I am pretty sure there are lot of challenges within the project, but I can envision drones working together to connect each other and transport water to sprinkle it when needed without humans being endangered. I mean, if we achieved this [1], why not go further?

[1] http://www.youtube.com/watch?v=oDyfGM35ekc



Errrm, this translates into a "making large drones" problem. Which has a whole set of additional problems, e.g. what are you going to say to the survivors of a devastated neighborhood when a big drone with lots of water crashes into it?

I'm not saying its insurmountable, just that it's way beyond the current levels of both drone technology and acceptance.


The biggest problem fighting fires are lethal to humans high temperatures and lack of easy access to places affected. Those two problems would be irrelevant to properly designed drones that can easy maneuver and are built from temperature-resistant materials.

Instead of huge drone carrying water (we already have planes to do that now), I was envision a network of connected drones that "pass by" the water as they hover in the line all the way from water pool to fireplace. The video attached previously shows you group of drones perfectly communicating with each other.

I never said it was easy to develop, but I have to disagree its something "way beyound the current levels" of technology. Further, the cost to design, develop and implement would be pennies comparing to an average damage of mid-size fire.

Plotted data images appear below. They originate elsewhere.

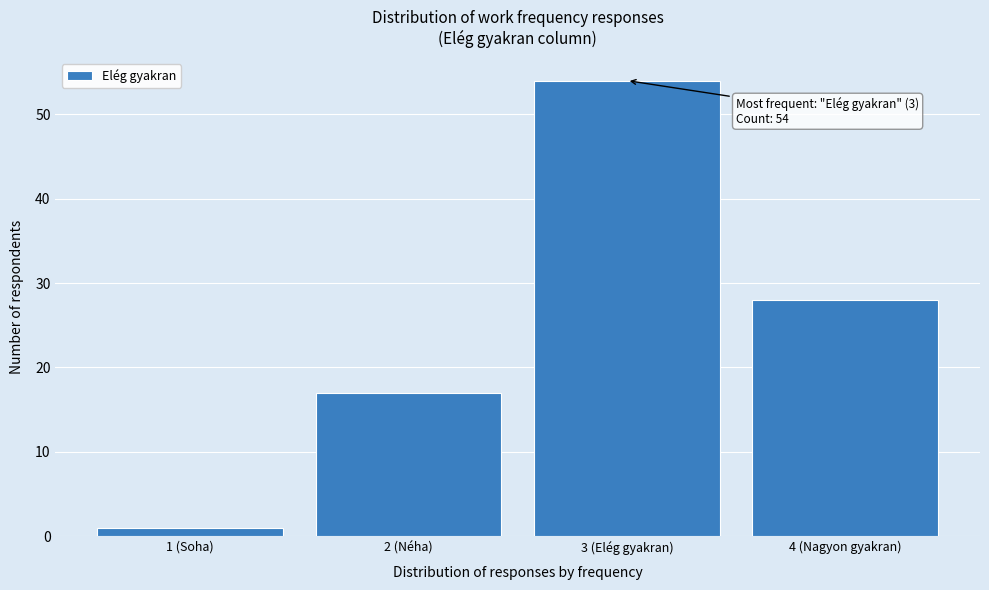

Reading left to right, list all the values displayed in this chart.

1	17	54	28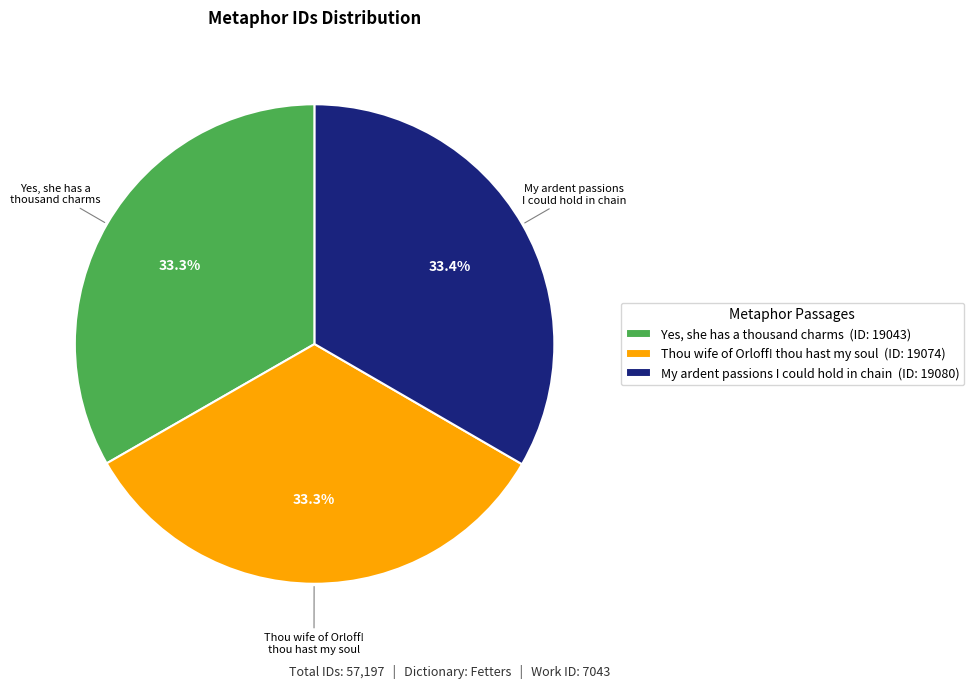

Is there any slice that represents more than half of the pie?

No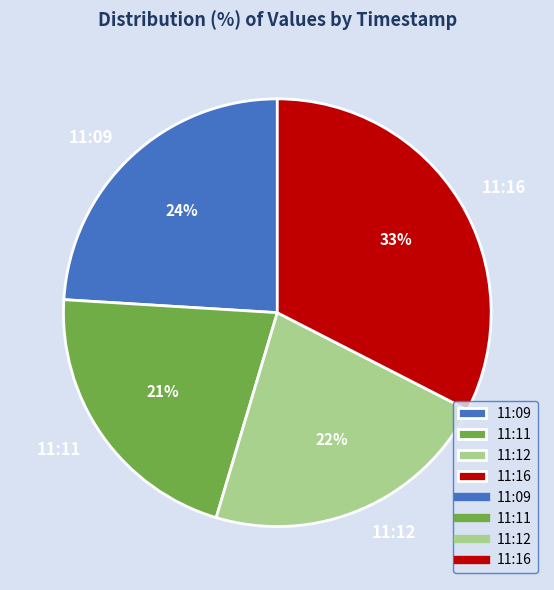

Is there any slice that represents more than half of the pie?

No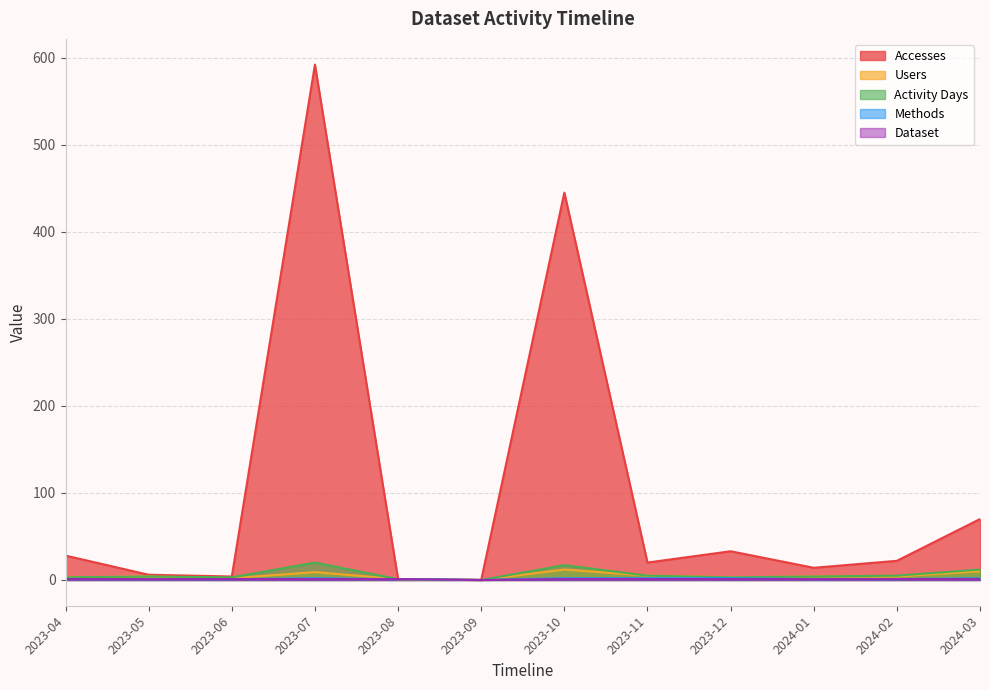

True or false: Dataset and Accesses intersect in this chart.

False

Not the mention about life-loss.


You either need large payloads or large numbers, but Thousands of drones flying around would likely lead to accidents. Accidents woudl likely lead to new fires, considering most of these things are happening in areas that are tinderboxes with significant aggrivating factors (high winds, exposure, etc).

The strategy for containing these fires is typically fuel deprivation, rather than "flame extinguishment" which is so difficult if not impossible for the above reasons. The guys that jump out of planes to fight backcountry fires, for example, are armed with axes and saws. Absent something like a star-wars (AT-AT) its not clear a direct frontal confrontation is pyhsically feasible, even from the air, for many fires.